We have the capability to build the world’s first bionic starting
pitcher. Chris Carpenter will be that man. Better than he was before.
Better, stronger, faster.” If you have a better explanation for 4-0
with a 0.71 ERA, I’d really like to hear it.
Rays 3, Royals 2: The Royals have dropped seven games in a row. The Rays are back to .500.
Rockies 10, Astros 3: It was going to happen eventually, so why
not last night: Wandy Rodriguez was shelled (5 IP, 10 H, 7 ER). Garrett
Atkins had a couple of homers for the Rockies, but really everyone got
in on the hit parade.
Giants 4, Nationals 1: Matt Cain gets a rain-shortened win in
the second, afterthoughty and rainy half of the doubleheader.
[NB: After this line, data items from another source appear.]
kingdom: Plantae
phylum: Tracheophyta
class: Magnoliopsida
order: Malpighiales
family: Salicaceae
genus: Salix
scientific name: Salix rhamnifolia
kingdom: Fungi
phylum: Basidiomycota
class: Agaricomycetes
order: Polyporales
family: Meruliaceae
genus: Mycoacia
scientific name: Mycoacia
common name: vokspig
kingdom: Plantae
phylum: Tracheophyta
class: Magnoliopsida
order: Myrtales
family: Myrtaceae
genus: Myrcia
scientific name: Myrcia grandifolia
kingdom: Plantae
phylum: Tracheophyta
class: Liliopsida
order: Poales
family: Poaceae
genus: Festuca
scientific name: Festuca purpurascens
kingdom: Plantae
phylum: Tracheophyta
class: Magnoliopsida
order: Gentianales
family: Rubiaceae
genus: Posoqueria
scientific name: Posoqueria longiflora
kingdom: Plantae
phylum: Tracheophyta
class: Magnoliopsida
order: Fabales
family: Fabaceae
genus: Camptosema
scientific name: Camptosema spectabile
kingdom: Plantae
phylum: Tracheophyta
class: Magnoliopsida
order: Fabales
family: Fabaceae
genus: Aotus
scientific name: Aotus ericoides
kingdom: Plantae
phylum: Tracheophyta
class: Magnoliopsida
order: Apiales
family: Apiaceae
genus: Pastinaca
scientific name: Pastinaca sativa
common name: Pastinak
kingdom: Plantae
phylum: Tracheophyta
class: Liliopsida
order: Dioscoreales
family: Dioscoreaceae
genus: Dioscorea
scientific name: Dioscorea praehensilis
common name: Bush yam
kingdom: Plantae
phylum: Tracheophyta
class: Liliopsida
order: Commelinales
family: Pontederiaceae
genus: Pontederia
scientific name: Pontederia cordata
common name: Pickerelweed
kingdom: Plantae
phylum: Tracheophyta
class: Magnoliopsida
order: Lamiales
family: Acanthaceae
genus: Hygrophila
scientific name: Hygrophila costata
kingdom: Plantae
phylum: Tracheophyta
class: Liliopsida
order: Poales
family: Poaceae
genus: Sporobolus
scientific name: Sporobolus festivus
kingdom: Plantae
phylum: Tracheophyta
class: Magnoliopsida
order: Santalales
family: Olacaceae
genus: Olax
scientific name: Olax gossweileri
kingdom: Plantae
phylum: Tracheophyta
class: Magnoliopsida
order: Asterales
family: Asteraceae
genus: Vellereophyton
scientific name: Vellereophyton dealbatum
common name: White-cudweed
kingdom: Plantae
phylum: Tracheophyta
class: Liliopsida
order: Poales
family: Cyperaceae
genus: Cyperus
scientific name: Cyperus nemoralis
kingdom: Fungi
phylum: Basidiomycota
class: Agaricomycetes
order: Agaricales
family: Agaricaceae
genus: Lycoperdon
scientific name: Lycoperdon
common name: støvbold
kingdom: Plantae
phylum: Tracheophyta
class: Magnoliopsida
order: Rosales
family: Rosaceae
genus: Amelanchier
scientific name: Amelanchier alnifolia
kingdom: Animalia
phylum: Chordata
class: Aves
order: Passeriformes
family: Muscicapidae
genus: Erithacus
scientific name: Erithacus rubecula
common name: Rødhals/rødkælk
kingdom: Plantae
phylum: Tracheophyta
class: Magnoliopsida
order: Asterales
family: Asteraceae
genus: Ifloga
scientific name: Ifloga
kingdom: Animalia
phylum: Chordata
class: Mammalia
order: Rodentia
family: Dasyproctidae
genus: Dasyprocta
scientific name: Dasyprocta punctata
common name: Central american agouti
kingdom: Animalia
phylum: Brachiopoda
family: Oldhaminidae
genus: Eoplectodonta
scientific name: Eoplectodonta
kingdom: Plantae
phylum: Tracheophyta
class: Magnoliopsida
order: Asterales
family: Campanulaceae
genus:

I can
only assume that there were about six people there by the time the rain
started coming down in earnest.
Phillies 3, Dodgers 0: Cole Hamels spins the pitching performance of the night (CG, SHO, 5 H, 5K). The Phillies have won seven straight.
Cubs-Braves: Postponed. They’ll have to schedule a doubleheader
to make this one up, most likely. Doubleheaders can be hard on a
pitching staff. Helps to have an extra starter hanging around for those
things you know. Some guy — maybe a wily vet — who can just bear down
and give you some innings to save the rest of your staff. Too bad the
Braves don’t have anyone like that. AAAAARRRGGH!